• [What the task requires]: Your answer needs to include each line of the records in which the string "left" can be found.

• [Stored data]:
+++

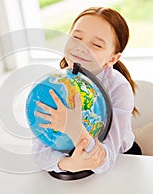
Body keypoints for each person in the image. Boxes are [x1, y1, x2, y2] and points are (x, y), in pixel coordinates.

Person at [32, 6, 142, 174]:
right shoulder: (55, 84)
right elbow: (39, 150)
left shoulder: (119, 88)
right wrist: (68, 164)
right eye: (76, 37)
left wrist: (74, 128)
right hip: (70, 154)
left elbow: (106, 159)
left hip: (122, 159)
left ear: (112, 58)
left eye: (96, 44)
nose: (81, 48)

+++

• [Response for this exercise]:
left shoulder: (119, 88)
left wrist: (74, 128)
left elbow: (106, 159)
left hip: (122, 159)
left ear: (112, 58)
left eye: (96, 44)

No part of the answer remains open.